Uma das consequência disto é o aumento no interesse dos estudantes em montar a própria empresa em vez de assumir cargos em uma multinacional. É o chamado espírito empreendedor, sufocado por anos pelas condições extremamente áridas que empreendedores em potencial enfrentavam no Brasil. Hoje, o trabalho de abrir uma empresa ainda não é fácil, mas não é tão difícil como o caminho experimentado pelos “loucos” (a definição é Romero) que se aventuraram no setor.
A ascensão dos investidores anjo no Brasil, movimento impulsionado pela volta de executivos que acumularam milhões de reais ao mercado para ajudar os mais novos, tem no Buscapé um dos seus exemplos mais emblemáticos: a procura aumentou tanto após a Naspers que o Buscapé abriu um departamento apenas para lidar com contatos de novos empreendedores interessados em apresentar um projeto. Desde abril de 2010, é o departamento quem conversa “com pelo menos 2 empresas todos os dias”.

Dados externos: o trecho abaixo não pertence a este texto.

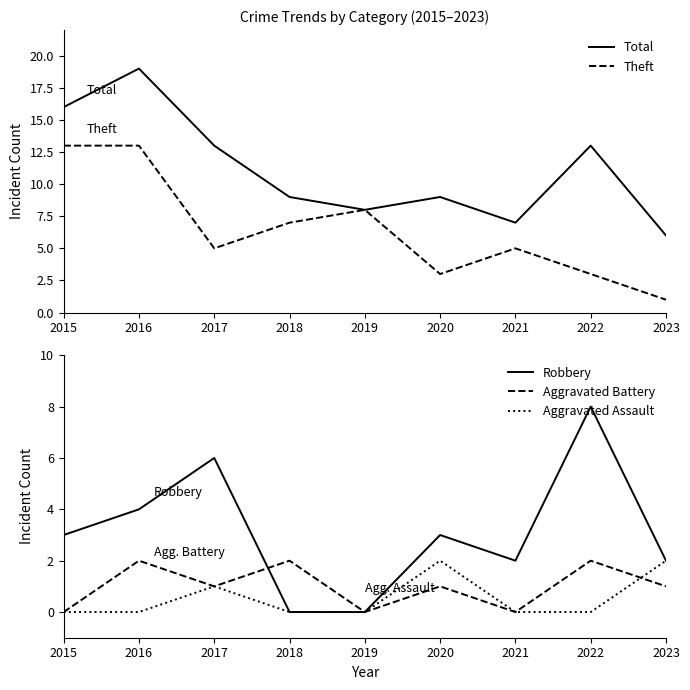

The Total series shows 9 at 2018. True or false?

True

Pode escrever: o fenômeno dará frutos em médio prazo – o caminho de uma boa ideia a uma empresa estruturada e com potencial o suficiente para atrair a atenção de compradores não é curto assim. Enquanto o tempo não chega, o Buscapé vai ocupando um lugar estratégico no crescente mercado de empreendedorismo digital brasileiro que deverá se traduzir em benefícios (financeiros, principalmente) nos próximos anos.
Afinal de contas, na simbiose com as sardinhas, o tubarão também tem suas vantagens.
Update: é preciso fazer uma atualização. No dia seguinte à publicação deste post, o Buscapé divulgou no Brasil que comprou sua segunda empresa latino-americana: a argentina DineroMail, empresa de pagamento eletrônico (tal qual a colombiana PagosOnline) com mais de 3,5 milhões de clientes na região. O valor da transação não foi divulgado. O texto do post original e a linha do tempo foram alterados para incluir a nona aquisição.